If you want to do your own hierarchical clustering, use the template below - just add your data!

The strengths of hierarchical clustering are that it is easy to understand and easy to do. The weaknesses are that it rarely provides the best solution, it involves lots of arbitrary decisions, it does not work with missing data, it works poorly with mixed data types, it does not work well on very large data sets, and its main output, the dendrogram, is commonly misinterpreted. There are better alternatives, such as latent class analysis.

Easy to understand and easy to do…

There are four types of clustering algorithms in widespread use: hierarchical clustering, k-means cluster analysis, latent class analysis, and self-organizing maps. The math of hierarchical clustering is the easiest to understand. It is also relatively straightforward to program. Its main output, the dendrogram, is also the most appealing of the outputs of these algorithms.

… But rarely provides the best solution

The scatterplot below shows data simulated to be in two clusters. The simplest hierarchical cluster analysis algorithm, single-linkage, has been used to extract two clusters. One observation -- shown in a red filled circle -- has been allocated into one cluster, with the remaining 199 observations allocated to other clusters.

It is obvious when you look at this plot that the solution is poor. It is relatively straightforward to modify the assumptions of hierarchical cluster analysis to get a better solution (e.g., changing single-linkage to complete-linkage).
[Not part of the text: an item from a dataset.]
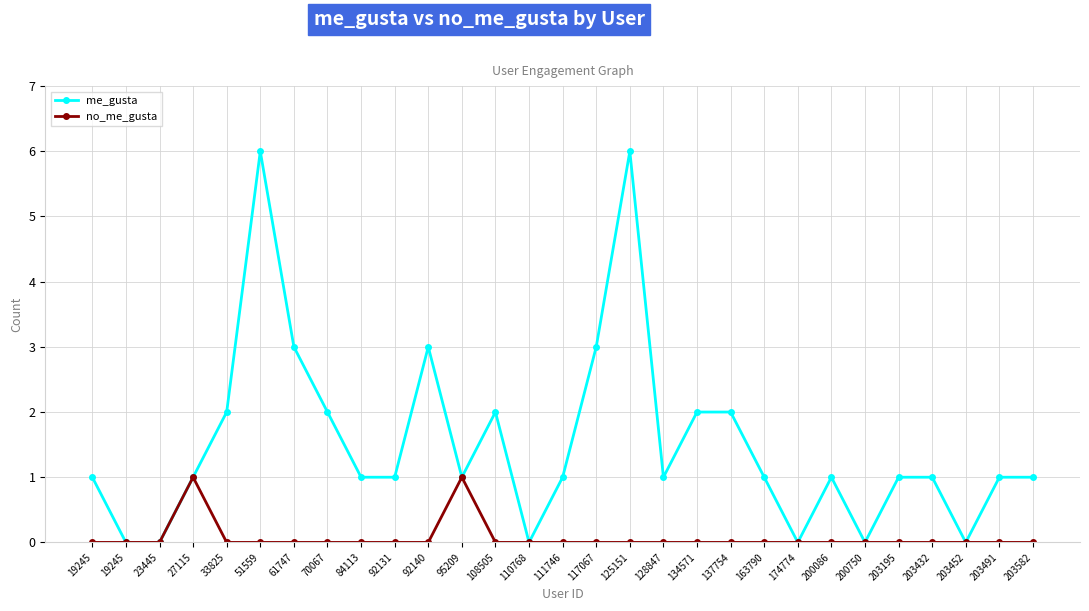

Does the chart display data point markers on the line(s)?

Yes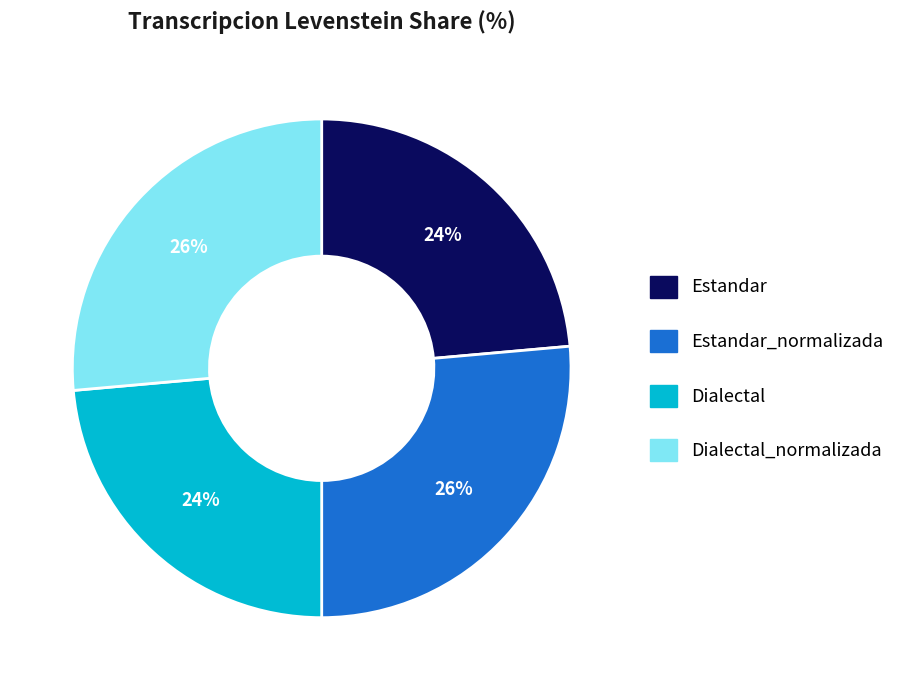

To the nearest percent, what is the average slice percentage?

25%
However, in real-world applications the data is typically in high dimensions and cannot be visualized on a plot like this, which means that poor solutions may be found without it being obvious that they are poor.

Strengths and Weaknesses of Hierarchical Clustering

Arbitrary decisions

When using hierarchical clustering it is necessary to specify both the distance metric and the linkage criteria. There is rarely any strong theoretical basis for such decisions. A core principle of science is that findings are not the result of arbitrary decisions, which makes the technique of dubious relevance in modern research.

Missing data

Most hierarchical clustering software does not work with values are missing in the data.

Data types

With many types of data, it is difficult to determine how to compute a distance matrix. There is no straightforward formula that can compute a distance where the variables are both numeric and qualitative. For example, how can one compute the distance between a 45-year-old man, a 10-year-old-girl, and a 46-year-old woman? Formulas have been developed, but they involve arbitrary decisions.

Misinterpretation of the dendrogram

Dendrograms are provided as an output to hierarchical clustering. Many users believe that such dendrograms can be used to select the number of clusters. However, this is true only when the ultrametric tree inequality holds, which is rarely, if ever, the case in practice.

There are better alternatives

More modern techniques, such as latent class analysis, address all the issues with hierarchical cluster analysis.